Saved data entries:
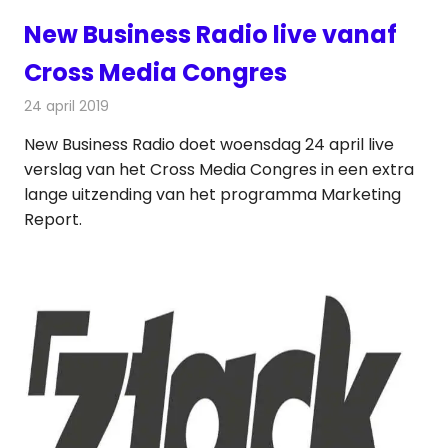
New Business Radio live vanaf
Cross Media Congres
24 april 2019
Redactie
Radionieuws
New Business Radio doet woensdag 24 april live
verslag van het Cross Media Congres in een extra
lange uitzending van het programma Marketing
Report.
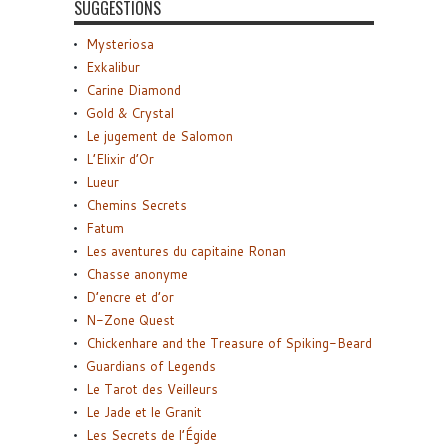
SUGGESTIONS
Mysteriosa
Exkalibur
Carine Diamond
Gold & Crystal
Le jugement de Salomon
L’Elixir d’Or
Lueur
Chemins Secrets
Fatum
Les aventures du capitaine Ronan
Chasse anonyme
D’encre et d’or
N-Zone Quest
Chickenhare and the Treasure of Spiking-Beard
Guardians of Legends
Le Tarot des Veilleurs
Le Jade et le Granit
Les Secrets de l’Égide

YOUR OBJECTIVE:
Would you output the lines from the one that contains "Chasse anonyme" to the end of the data, both ends included, exactly as they appear?

ANSWER SECTION:
Chasse anonyme
D’encre et d’or
N-Zone Quest
Chickenhare and the Treasure of Spiking-Beard
Guardians of Legends
Le Tarot des Veilleurs
Le Jade et le Granit
Les Secrets de l’Égide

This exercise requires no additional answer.